SOURCE DOCUMENT:
World Companies Need a Language Lesson
The world's top companies fail to respond adequately to foreign language email messages, despite a continual increase in the variety of languages used by Internet users.
According to the Quarterly WorldLingo Email Survey - April 2001 most of the world's 250 largest companies do not respond effectively to email messages that are not in their native language.
The email messages were written in the following languages - German, French, Italian, Portuguese, Spanish, or Japanese.
This was the second Email Language Survey conducted by WorldLingo, and there was a reduction in the response rate.
Only 8.9% of the companies surveyed answered the email message correctly and in the same language as the original message.
This compared disappointingly with the poor result from the first survey, which received 9.4% correct responses.
The results indicated that the world's biggest companies are poorly prepared to deal with the growing number of non-English speaking Internet users, which now make up over half of all Internet users (Global Reach).
The worse response rates came from Australia (0%), Japan (2.50%), and The USA (6.00%).

TASKS TO CARRY OUT:
**A.** Answer these questions using the article on company email responses:
(i) How many of the world's largest companies did the survey cover?
(ii) In which languages were the email messages written?
(iii) What share of correct responses did the first survey receive?
**B.** Return the part of the article on company email responses between "World Companies Need" and "the response rate.", inclusive, copied exactly.

Items from a data collection
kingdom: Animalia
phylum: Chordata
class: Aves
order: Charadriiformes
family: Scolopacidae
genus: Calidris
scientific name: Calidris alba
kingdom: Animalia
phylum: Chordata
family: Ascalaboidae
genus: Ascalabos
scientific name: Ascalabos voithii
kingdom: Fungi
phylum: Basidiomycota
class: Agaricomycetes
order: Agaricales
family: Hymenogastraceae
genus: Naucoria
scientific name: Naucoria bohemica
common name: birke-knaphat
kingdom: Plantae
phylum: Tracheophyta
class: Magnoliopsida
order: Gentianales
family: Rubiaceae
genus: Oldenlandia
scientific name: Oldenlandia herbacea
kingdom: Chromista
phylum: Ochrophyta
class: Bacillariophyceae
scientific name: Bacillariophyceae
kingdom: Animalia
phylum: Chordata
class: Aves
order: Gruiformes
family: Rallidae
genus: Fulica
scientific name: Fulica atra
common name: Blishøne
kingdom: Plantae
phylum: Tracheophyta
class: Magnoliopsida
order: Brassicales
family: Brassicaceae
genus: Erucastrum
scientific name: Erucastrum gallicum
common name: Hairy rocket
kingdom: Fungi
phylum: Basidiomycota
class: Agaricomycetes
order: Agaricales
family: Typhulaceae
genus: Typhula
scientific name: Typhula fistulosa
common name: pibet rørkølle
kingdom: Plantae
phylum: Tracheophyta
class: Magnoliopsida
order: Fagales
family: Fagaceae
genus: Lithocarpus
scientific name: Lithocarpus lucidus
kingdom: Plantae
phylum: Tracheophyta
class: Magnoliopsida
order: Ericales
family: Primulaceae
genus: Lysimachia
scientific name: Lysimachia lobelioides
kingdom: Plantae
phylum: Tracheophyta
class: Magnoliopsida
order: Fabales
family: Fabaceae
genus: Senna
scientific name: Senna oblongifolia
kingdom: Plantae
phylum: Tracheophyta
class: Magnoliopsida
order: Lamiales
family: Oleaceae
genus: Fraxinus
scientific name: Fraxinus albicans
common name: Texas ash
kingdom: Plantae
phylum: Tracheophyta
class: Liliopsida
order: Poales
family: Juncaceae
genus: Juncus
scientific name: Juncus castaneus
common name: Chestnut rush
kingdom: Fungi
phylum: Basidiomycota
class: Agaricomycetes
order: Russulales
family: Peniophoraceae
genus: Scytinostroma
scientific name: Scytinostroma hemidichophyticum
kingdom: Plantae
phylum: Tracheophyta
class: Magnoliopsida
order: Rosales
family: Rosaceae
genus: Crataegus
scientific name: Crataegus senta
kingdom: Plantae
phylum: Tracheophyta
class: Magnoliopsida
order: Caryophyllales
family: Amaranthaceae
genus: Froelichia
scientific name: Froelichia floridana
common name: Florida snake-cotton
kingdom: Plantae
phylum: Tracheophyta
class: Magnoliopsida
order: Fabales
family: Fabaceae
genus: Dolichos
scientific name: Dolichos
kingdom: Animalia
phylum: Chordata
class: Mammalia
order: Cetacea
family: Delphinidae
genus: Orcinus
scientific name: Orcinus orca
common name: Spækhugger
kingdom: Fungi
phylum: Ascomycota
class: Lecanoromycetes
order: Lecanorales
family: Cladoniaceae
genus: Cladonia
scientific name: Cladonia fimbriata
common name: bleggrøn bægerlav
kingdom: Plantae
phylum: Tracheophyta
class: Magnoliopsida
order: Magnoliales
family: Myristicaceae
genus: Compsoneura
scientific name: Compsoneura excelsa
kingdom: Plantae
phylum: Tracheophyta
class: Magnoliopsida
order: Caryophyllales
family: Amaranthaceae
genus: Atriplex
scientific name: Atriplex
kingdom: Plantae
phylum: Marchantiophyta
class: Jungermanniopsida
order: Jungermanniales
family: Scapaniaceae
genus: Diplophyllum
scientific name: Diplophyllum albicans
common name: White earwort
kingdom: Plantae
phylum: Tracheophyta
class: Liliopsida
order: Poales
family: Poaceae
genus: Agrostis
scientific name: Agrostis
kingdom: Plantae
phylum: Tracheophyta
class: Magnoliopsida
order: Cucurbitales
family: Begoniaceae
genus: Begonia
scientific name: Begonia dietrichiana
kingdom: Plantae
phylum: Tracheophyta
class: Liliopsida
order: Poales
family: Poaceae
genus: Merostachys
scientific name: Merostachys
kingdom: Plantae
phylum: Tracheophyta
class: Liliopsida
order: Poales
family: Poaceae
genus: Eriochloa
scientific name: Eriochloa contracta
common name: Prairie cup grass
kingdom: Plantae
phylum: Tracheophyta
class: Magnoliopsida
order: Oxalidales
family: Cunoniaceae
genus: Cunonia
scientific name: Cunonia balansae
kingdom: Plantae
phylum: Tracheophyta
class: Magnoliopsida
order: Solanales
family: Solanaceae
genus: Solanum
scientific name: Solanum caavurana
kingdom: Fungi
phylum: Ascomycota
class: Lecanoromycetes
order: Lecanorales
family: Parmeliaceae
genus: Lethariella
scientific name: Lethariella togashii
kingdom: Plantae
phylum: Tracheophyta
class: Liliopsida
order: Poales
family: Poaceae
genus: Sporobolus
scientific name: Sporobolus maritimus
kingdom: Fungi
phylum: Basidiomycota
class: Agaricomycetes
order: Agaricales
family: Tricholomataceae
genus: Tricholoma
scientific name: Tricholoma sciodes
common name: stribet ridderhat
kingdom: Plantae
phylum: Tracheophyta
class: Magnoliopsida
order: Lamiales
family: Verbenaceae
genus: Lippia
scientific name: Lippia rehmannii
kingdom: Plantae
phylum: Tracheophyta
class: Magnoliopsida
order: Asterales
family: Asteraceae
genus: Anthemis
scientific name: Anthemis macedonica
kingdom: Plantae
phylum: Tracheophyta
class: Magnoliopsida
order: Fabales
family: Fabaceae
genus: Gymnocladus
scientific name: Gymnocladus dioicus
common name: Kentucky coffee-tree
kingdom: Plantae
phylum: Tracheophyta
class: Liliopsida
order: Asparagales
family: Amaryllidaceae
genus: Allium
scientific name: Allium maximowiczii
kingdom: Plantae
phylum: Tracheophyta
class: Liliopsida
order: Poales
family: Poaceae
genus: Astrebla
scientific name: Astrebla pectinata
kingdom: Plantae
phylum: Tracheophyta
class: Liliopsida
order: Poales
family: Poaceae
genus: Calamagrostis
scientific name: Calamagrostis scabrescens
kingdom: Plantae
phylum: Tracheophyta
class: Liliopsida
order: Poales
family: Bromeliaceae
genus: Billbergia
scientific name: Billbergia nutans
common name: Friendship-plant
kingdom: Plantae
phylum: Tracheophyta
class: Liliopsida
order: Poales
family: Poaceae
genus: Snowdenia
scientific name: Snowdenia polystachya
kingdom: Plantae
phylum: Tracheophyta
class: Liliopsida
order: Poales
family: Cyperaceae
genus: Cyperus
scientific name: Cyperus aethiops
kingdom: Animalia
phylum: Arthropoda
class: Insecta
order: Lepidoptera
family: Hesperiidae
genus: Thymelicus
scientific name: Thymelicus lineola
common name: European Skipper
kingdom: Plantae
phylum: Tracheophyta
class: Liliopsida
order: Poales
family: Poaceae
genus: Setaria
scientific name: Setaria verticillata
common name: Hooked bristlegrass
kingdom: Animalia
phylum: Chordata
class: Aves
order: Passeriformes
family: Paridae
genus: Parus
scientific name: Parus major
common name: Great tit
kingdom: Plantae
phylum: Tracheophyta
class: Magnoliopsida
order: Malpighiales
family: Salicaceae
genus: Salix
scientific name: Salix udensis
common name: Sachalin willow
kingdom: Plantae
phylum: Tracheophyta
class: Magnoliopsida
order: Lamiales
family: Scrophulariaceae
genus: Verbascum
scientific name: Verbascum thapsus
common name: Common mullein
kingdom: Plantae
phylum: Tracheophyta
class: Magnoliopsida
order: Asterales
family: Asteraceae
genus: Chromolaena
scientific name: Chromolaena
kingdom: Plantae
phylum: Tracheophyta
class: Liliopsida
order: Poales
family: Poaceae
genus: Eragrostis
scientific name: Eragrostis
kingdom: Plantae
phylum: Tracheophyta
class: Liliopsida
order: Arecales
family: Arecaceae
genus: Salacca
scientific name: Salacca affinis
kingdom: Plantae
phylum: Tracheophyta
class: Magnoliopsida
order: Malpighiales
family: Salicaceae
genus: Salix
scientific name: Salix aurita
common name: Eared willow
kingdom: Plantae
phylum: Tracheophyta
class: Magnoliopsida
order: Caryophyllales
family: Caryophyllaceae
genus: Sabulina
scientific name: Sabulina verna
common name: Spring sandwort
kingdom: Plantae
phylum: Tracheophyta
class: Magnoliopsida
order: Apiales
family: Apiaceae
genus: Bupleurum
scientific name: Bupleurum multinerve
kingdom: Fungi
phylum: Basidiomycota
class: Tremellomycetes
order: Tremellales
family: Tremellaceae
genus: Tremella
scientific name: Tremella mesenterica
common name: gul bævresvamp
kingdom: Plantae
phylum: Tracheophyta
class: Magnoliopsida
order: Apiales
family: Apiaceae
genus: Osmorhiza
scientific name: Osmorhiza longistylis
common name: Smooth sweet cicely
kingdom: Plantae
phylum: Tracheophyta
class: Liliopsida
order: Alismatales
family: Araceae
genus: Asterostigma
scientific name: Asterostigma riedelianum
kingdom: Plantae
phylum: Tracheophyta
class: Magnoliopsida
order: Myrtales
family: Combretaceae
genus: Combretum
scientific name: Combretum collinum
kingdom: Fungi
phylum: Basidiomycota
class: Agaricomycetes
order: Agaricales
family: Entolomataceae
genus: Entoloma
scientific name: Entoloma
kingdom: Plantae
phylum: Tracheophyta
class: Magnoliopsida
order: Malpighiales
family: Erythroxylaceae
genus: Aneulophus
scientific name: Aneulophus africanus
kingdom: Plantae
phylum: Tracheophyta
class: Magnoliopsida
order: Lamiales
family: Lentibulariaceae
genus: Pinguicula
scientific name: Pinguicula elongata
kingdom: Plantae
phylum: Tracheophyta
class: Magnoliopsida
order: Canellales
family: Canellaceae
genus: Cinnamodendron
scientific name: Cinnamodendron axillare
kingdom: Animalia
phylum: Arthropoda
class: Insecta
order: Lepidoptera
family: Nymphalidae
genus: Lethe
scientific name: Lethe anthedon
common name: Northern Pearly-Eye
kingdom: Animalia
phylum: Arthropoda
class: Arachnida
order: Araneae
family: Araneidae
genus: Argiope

RESULTS OF THE TASKS:
**A.**
(i) 250
(ii) German, French, Italian, Portuguese, Spanish, or Japanese
(iii) 9.4%

**B.**
World Companies Need a Language Lesson
The world's top companies fail to respond adequately to foreign language email messages, despite a continual increase in the variety of languages used by Internet users.
According to the Quarterly WorldLingo Email Survey - April 2001 most of the world's 250 largest companies do not respond effectively to email messages that are not in their native language.
The email messages were written in the following languages - German, French, Italian, Portuguese, Spanish, or Japanese.
This was the second Email Language Survey conducted by WorldLingo, and there was a reduction in the response rate.